Приемная Валевского была выкрашена в кремовые тона, с массивной испанской мебелью. Вся клиника больше походила на уютный отель, чем на центр психологической помощи, и принадлежала, разумеется, ему, Валевскому. Дмитрий Михайлович сидел в своем рабочем кабинете за письменным столом и пил холодную газированную воду прямо из бутылки. Пил он ее большими, жадными, затяжными глотками, прерываясь лишь для того, чтобы выдохнуть пузыри. Опустошив бутылку, он откинулся на высокую спинку кресла и принялся отстукивать кончиками пальцев по краю стола какую-то мелодию, понятную лишь ему одному, и думать все ту же думу.
«Лара Эдлин. Она моя пациентка. Может быть, этим дело и кончится?» – успокаивал себя Дмитрий, отлично понимая, что занимается самообманом и этим дело, разумеется, не кончится. «Черта с два, все еще только начинается, и совершенно непонятно что будет дальше. Правда, все в моих руках, – рассуждал он. – Но одно дело испытывать чувства к пациенту, и совсем другое – давать им волю». Однако, не имея ни малейших иллюзий на этот счет, он заранее чувствовал себя побежденным.

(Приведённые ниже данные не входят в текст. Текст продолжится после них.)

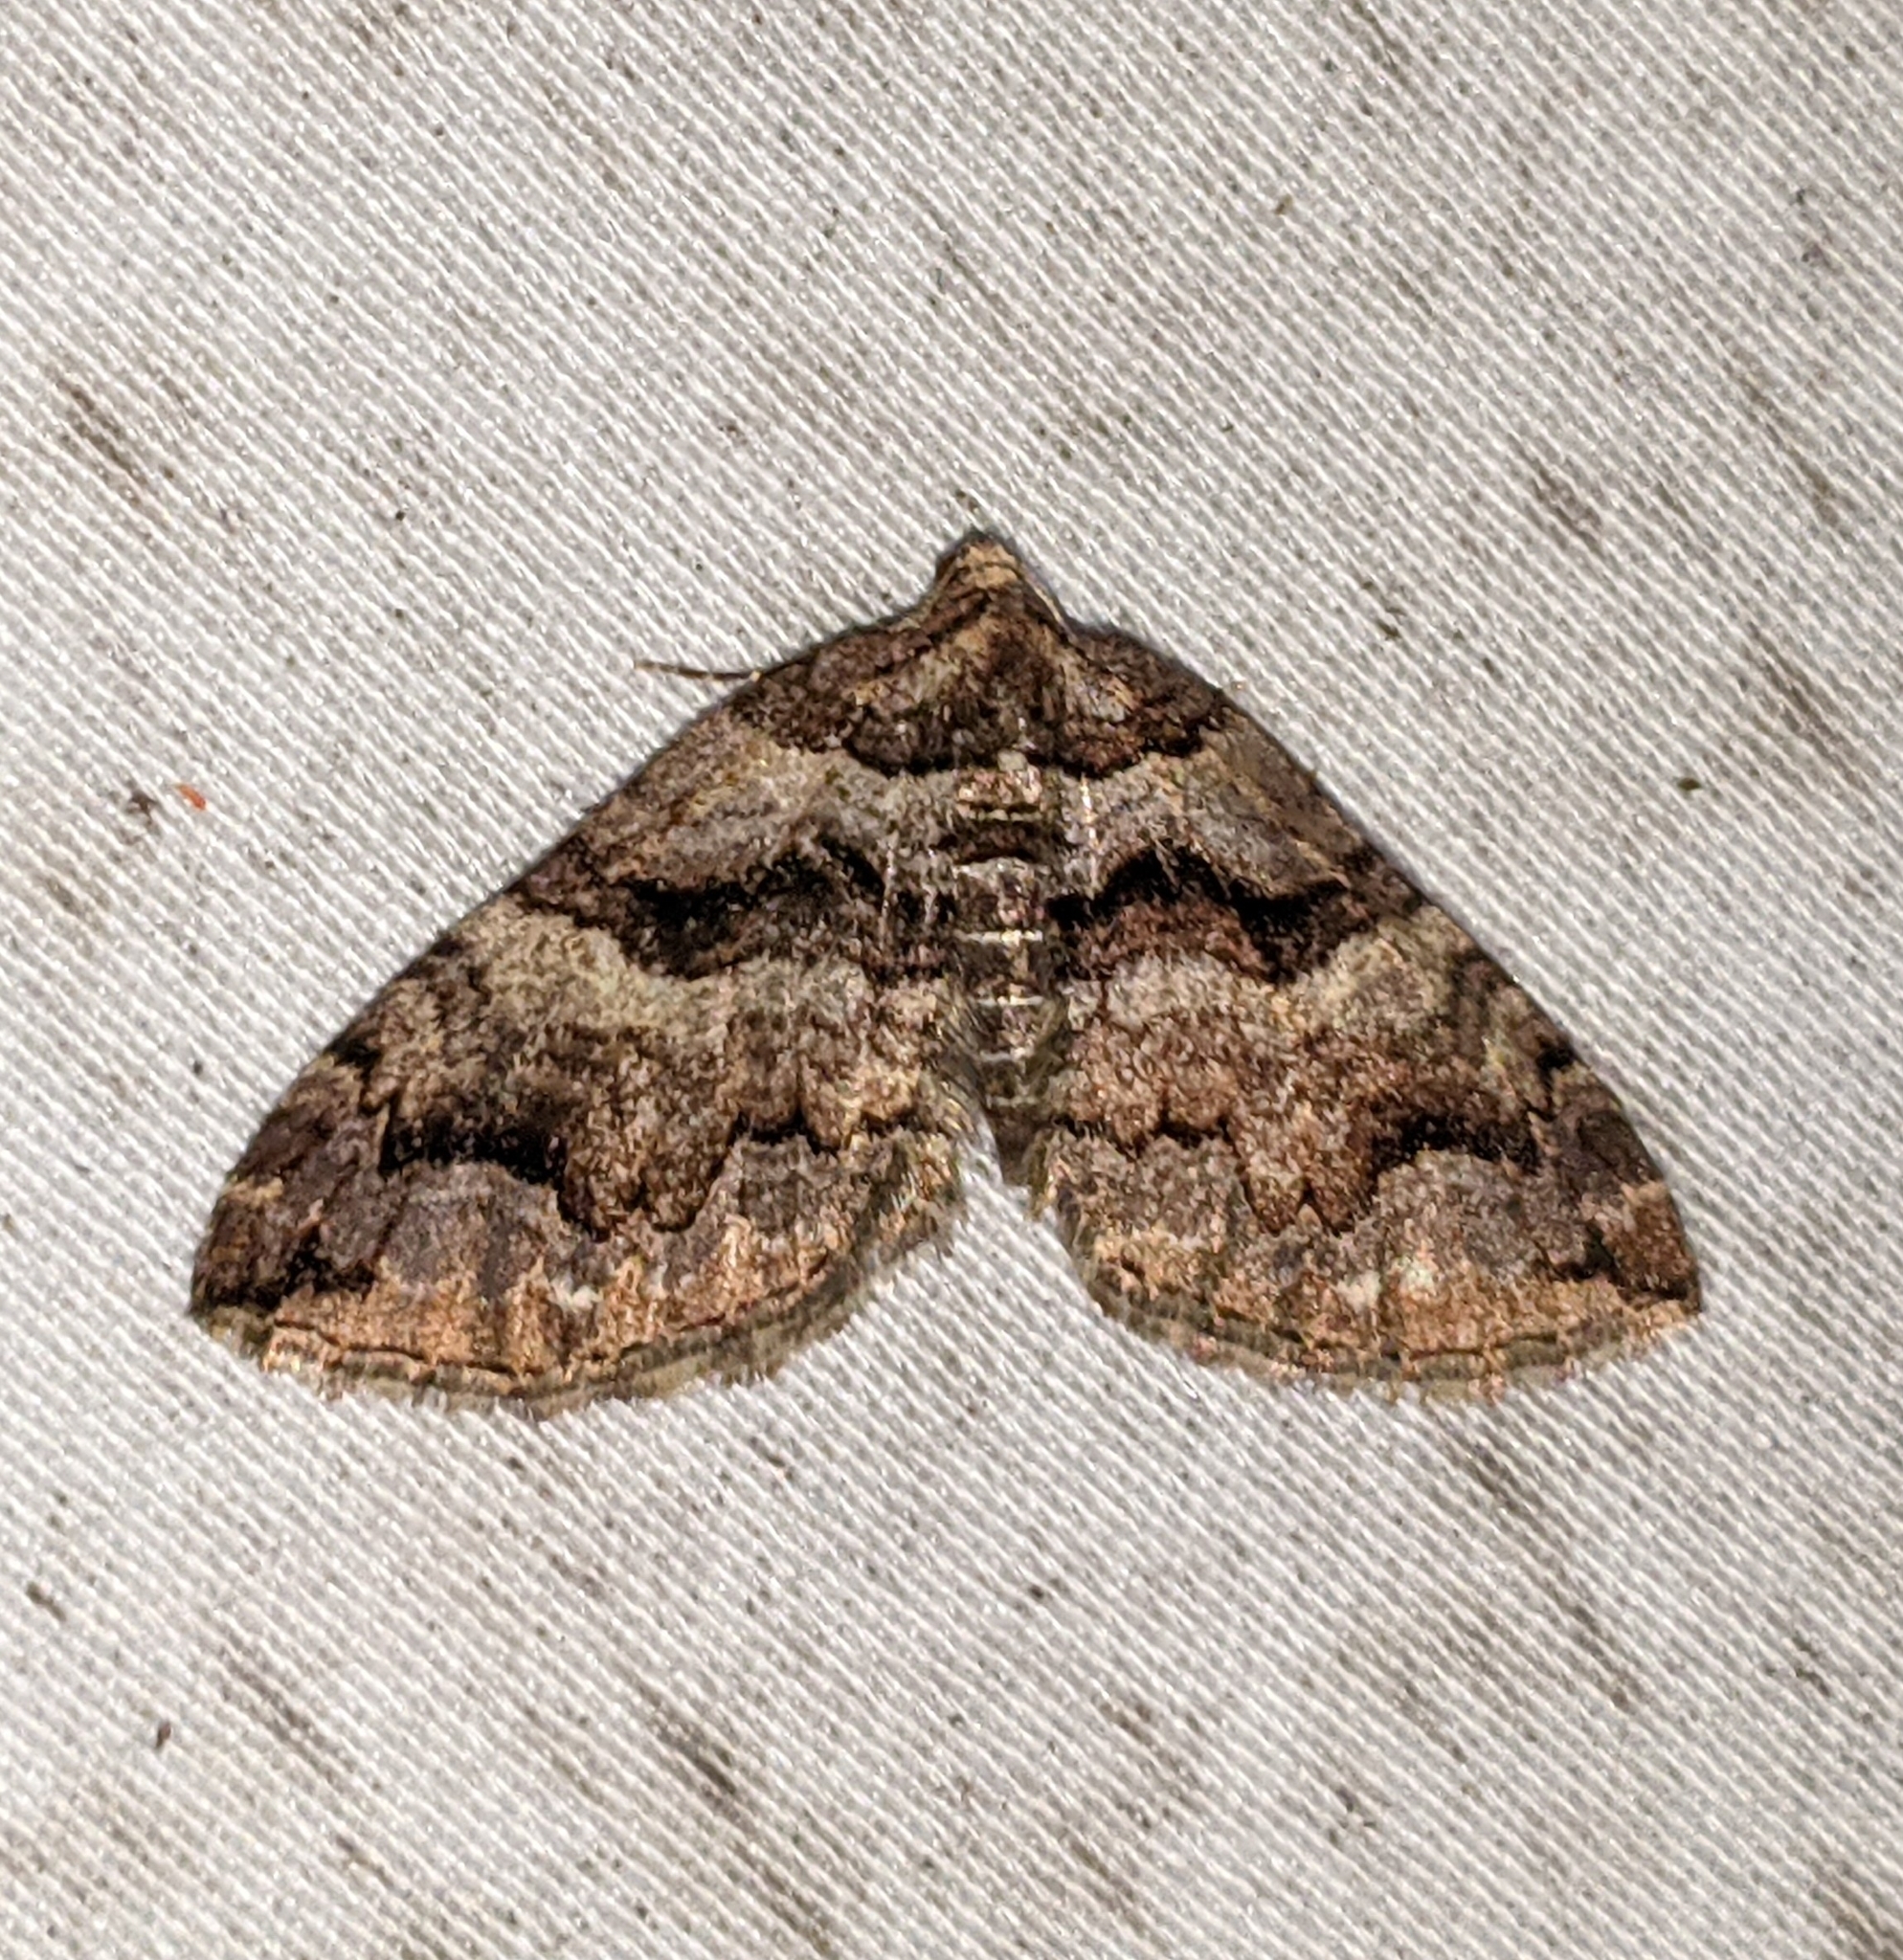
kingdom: Animalia
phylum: Arthropoda
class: Insecta
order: Lepidoptera
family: Geometridae
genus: Anticlea
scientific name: Anticlea vasiliata
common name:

В отношении любви и счастья он всегда чувствовал себя побежденным: как бы отступая, он не оспаривал это чувство, отдаваясь на волю все того же жребия. При всем при том, что в его смятенной голове роились все эти мысли, а тело бил легкий озноб, Дмитрий Михайлович Валевский сегодня был более чем здоров, если не считать легкого утреннего похмелья.
С самого первого дня ее появления в его кабинете, у него возникло странное впечатление и от ее спокойного задумчивого взгляда, и от ее неловкого смущения, и от неуверенного «Здравствуйте», – и он решил не вести записи об этой пациентке.
Потрясающе густые волосы с огромными отросшими корнями шоколадного цвета на кончиках. Утонченное лицо с миндалевидными, песочного цвета глазами. Она была закутана в какую-то скучно-серую робу с длинными рукавами, скрывающими не только руки, но и запястья, с высоким воротом, прячущим шею, и в слишком длинную юбку, не позволяющую увидеть не только ноги, но даже туфли. Бог ты мой! Если молодая, стройная, красивая женщина наряжается как огородное пугало (впору птиц пугать), если она с особой тщательностью прячет каждый участок своего тела, да еще посреди лета, – стало быть, добра не жди. Что значат эти ужасные серые одежды, что притаилось в их тени? «Либо руки в порезах или уколах, – рассуждал Валевский, – либо полное неприятие своего тела, либо не доверяет миру, прячет себя от него, а может быть, считает мир неподходящим для себя местом. Словом, ничего хорошего».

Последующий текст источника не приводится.